> _DIRECTIONS_
Print every one of the records verbatim, omitting nothing.

> _Stored data entries_
##############################

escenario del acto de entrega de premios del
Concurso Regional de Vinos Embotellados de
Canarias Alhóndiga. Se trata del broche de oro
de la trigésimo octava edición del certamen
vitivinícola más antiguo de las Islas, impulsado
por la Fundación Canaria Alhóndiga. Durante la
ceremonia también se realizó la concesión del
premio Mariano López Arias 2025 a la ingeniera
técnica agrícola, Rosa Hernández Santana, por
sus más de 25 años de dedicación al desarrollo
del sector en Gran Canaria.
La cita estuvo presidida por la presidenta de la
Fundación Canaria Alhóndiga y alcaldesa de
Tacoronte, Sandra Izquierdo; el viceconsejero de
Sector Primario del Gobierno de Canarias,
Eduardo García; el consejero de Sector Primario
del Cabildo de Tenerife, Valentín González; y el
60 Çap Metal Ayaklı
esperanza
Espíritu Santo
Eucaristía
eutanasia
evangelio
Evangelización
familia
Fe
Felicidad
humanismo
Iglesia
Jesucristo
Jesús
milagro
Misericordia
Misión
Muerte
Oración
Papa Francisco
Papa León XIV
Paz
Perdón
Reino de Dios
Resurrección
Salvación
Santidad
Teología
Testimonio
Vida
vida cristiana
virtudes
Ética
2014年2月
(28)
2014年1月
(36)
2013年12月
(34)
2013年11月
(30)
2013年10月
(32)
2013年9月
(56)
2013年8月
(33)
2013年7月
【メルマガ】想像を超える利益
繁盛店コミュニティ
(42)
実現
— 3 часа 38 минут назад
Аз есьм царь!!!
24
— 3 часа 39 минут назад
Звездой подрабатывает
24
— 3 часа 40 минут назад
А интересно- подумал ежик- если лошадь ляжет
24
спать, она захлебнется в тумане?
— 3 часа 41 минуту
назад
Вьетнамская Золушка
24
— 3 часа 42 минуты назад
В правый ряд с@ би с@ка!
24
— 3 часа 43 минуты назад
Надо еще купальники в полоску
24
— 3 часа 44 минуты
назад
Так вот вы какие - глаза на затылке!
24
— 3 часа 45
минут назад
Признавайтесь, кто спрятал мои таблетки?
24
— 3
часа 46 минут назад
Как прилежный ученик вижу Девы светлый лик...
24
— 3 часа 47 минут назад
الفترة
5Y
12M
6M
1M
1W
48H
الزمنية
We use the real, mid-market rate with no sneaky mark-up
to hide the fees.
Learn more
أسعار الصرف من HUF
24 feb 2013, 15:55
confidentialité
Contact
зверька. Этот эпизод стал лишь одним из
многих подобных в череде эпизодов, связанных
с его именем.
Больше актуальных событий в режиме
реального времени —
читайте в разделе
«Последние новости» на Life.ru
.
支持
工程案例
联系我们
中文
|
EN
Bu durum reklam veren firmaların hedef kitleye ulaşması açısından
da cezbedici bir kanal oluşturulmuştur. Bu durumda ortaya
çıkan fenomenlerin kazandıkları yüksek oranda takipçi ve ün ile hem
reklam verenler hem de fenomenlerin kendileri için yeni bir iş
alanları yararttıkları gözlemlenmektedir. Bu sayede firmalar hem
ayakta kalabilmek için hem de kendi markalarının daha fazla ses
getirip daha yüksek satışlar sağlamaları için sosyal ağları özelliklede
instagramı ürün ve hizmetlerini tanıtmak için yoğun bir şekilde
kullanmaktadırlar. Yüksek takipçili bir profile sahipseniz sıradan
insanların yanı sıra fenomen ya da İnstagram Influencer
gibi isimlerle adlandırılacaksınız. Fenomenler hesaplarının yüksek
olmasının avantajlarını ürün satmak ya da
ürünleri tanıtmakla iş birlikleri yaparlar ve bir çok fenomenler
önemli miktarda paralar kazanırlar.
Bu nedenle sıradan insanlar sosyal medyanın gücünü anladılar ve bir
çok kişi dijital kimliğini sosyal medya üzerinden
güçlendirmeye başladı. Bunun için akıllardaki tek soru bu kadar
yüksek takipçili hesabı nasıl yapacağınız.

##############################

> _RESPONSE TO THE EXERCISE_
escenario del acto de entrega de premios del
Concurso Regional de Vinos Embotellados de
Canarias Alhóndiga. Se trata del broche de oro
de la trigésimo octava edición del certamen
vitivinícola más antiguo de las Islas, impulsado
por la Fundación Canaria Alhóndiga. Durante la
ceremonia también se realizó la concesión del
premio Mariano López Arias 2025 a la ingeniera
técnica agrícola, Rosa Hernández Santana, por
sus más de 25 años de dedicación al desarrollo
del sector en Gran Canaria.
La cita estuvo presidida por la presidenta de la
Fundación Canaria Alhóndiga y alcaldesa de
Tacoronte, Sandra Izquierdo; el viceconsejero de
Sector Primario del Gobierno de Canarias,
Eduardo García; el consejero de Sector Primario
del Cabildo de Tenerife, Valentín González; y el
60 Çap Metal Ayaklı
esperanza
Espíritu Santo
Eucaristía
eutanasia
evangelio
Evangelización
familia
Fe
Felicidad
humanismo
Iglesia
Jesucristo
Jesús
milagro
Misericordia
Misión
Muerte
Oración
Papa Francisco
Papa León XIV
Paz
Perdón
Reino de Dios
Resurrección
Salvación
Santidad
Teología
Testimonio
Vida
vida cristiana
virtudes
Ética
2014年2月
(28)
2014年1月
(36)
2013年12月
(34)
2013年11月
(30)
2013年10月
(32)
2013年9月
(56)
2013年8月
(33)
2013年7月
【メルマガ】想像を超える利益
繁盛店コミュニティ
(42)
実現
— 3 часа 38 минут назад
Аз есьм царь!!!
24
— 3 часа 39 минут назад
Звездой подрабатывает
24
— 3 часа 40 минут назад
А интересно- подумал ежик- если лошадь ляжет
24
спать, она захлебнется в тумане?
— 3 часа 41 минуту
назад
Вьетнамская Золушка
24
— 3 часа 42 минуты назад
В правый ряд с@ би с@ка!
24
— 3 часа 43 минуты назад
Надо еще купальники в полоску
24
— 3 часа 44 минуты
назад
Так вот вы какие - глаза на затылке!
24
— 3 часа 45
минут назад
Признавайтесь, кто спрятал мои таблетки?
24
— 3
часа 46 минут назад
Как прилежный ученик вижу Девы светлый лик...
24
— 3 часа 47 минут назад
الفترة
5Y
12M
6M
1M
1W
48H
الزمنية
We use the real, mid-market rate with no sneaky mark-up
to hide the fees.
Learn more
أسعار الصرف من HUF
24 feb 2013, 15:55
confidentialité
Contact
зверька. Этот эпизод стал лишь одним из
многих подобных в череде эпизодов, связанных
с его именем.
Больше актуальных событий в режиме
реального времени —
читайте в разделе
«Последние новости» на Life.ru
.
支持
工程案例
联系我们
中文
|
EN
Bu durum reklam veren firmaların hedef kitleye ulaşması açısından
da cezbedici bir kanal oluşturulmuştur. Bu durumda ortaya
çıkan fenomenlerin kazandıkları yüksek oranda takipçi ve ün ile hem
reklam verenler hem de fenomenlerin kendileri için yeni bir iş
alanları yararttıkları gözlemlenmektedir. Bu sayede firmalar hem
ayakta kalabilmek için hem de kendi markalarının daha fazla ses
getirip daha yüksek satışlar sağlamaları için sosyal ağları özelliklede
instagramı ürün ve hizmetlerini tanıtmak için yoğun bir şekilde
kullanmaktadırlar. Yüksek takipçili bir profile sahipseniz sıradan
insanların yanı sıra fenomen ya da İnstagram Influencer
gibi isimlerle adlandırılacaksınız. Fenomenler hesaplarının yüksek
olmasının avantajlarını ürün satmak ya da
ürünleri tanıtmakla iş birlikleri yaparlar ve bir çok fenomenler
önemli miktarda paralar kazanırlar.
Bu nedenle sıradan insanlar sosyal medyanın gücünü anladılar ve bir
çok kişi dijital kimliğini sosyal medya üzerinden
güçlendirmeye başladı. Bunun için akıllardaki tek soru bu kadar
yüksek takipçili hesabı nasıl yapacağınız.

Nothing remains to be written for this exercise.